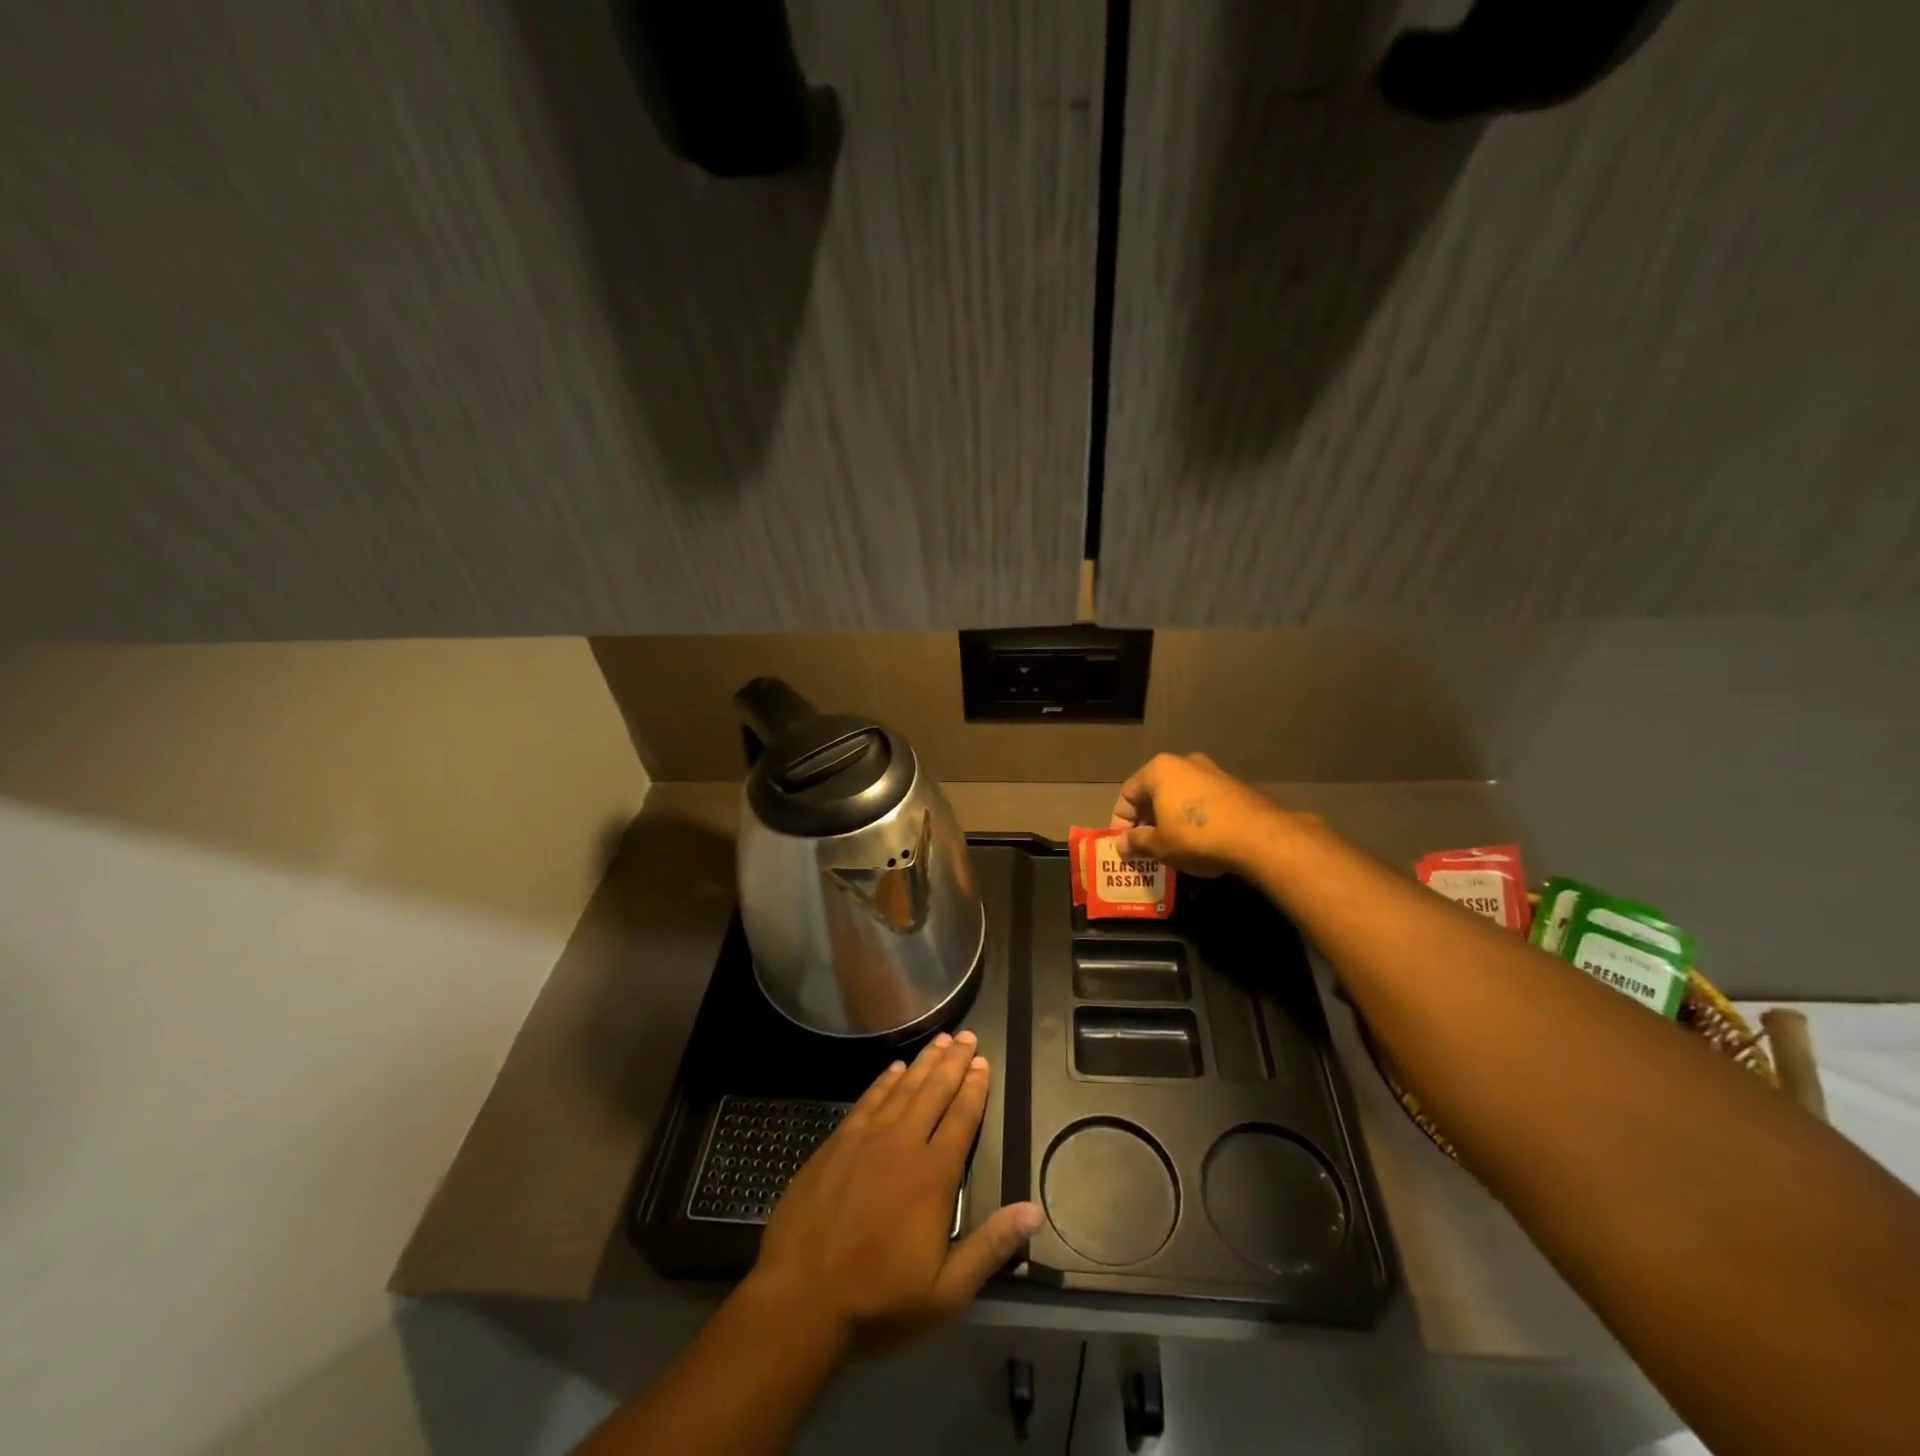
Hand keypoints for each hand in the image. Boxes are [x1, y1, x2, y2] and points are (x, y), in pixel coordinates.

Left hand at [747, 1031, 1044, 1354]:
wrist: (800, 1299)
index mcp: (933, 1175)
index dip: (975, 1088)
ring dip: (923, 1062)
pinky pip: (867, 1100)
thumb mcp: (945, 1292)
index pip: (961, 1118)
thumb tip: (1034, 1212)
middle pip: (934, 1092)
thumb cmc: (878, 1299)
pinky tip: (894, 1068)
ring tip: (940, 1040)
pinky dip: (884, 1081)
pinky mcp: (836, 1143)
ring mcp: (866, 1139)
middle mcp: (902, 1144)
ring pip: (902, 1088)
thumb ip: (990, 1247)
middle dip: (953, 1062)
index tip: (983, 1062)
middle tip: (966, 1036)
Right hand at [1109, 752, 1297, 876]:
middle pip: (1154, 792)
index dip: (1120, 822)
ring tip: (1170, 847)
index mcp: (1159, 770)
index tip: (1124, 846)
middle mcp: (1184, 762)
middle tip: (1144, 848)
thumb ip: (1136, 842)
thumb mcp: (1160, 846)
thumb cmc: (1197, 837)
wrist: (1260, 837)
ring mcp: (1213, 771)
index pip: (1127, 794)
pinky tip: (1198, 842)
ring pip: (1180, 796)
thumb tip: (1121, 844)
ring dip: (1170, 820)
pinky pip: (1202, 802)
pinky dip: (1193, 819)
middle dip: (1146, 821)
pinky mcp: (1234, 786)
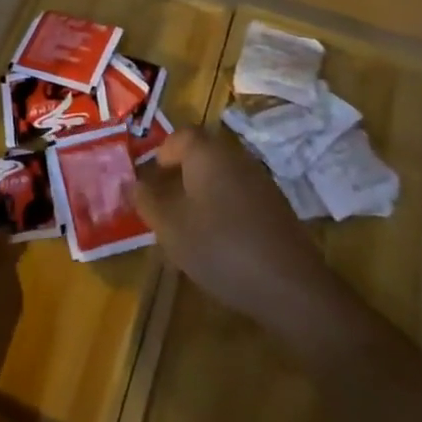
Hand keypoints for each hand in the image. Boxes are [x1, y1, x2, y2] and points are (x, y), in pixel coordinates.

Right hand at [130, 128, 339, 333]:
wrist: (289, 285)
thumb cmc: (220, 248)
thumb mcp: (171, 228)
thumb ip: (148, 202)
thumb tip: (132, 183)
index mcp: (206, 152)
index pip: (179, 137)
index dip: (161, 155)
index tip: (149, 182)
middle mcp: (234, 155)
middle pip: (201, 154)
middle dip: (180, 174)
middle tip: (164, 203)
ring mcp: (259, 179)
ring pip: (220, 174)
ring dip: (201, 191)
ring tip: (187, 225)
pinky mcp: (276, 205)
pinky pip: (239, 193)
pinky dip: (224, 207)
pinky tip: (219, 240)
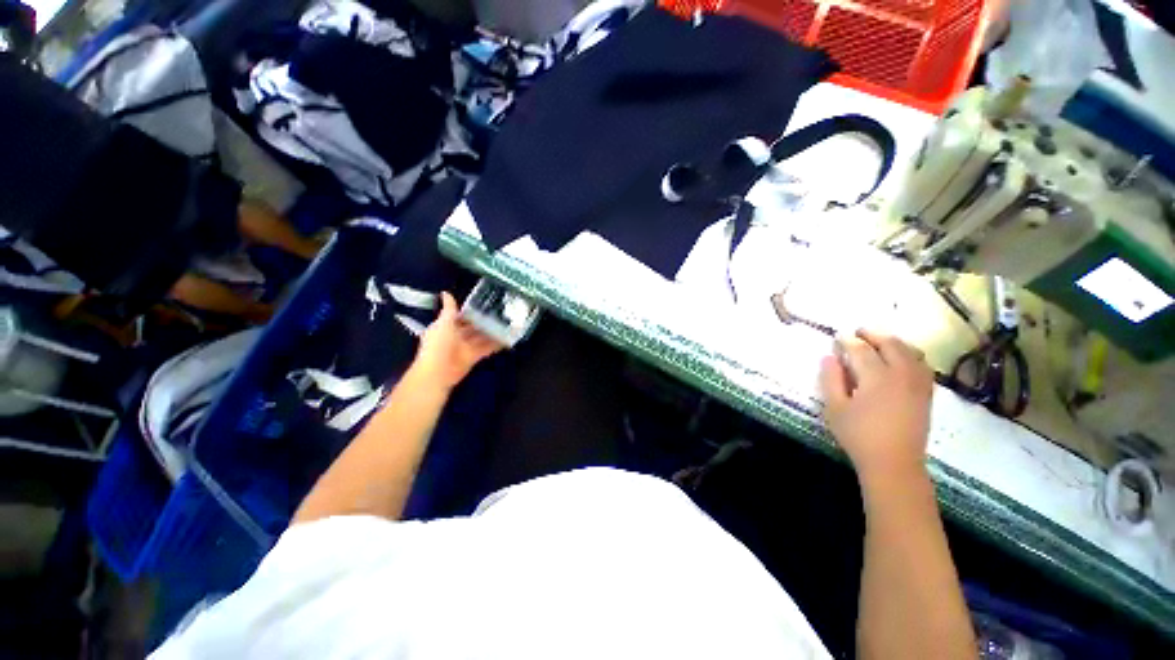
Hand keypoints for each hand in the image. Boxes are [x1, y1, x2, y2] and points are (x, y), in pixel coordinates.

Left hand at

------------------------------

» **Exercise**: Give the count of lines in the material containing "thumb". The reply is that number alone.

» **The completed task**: 12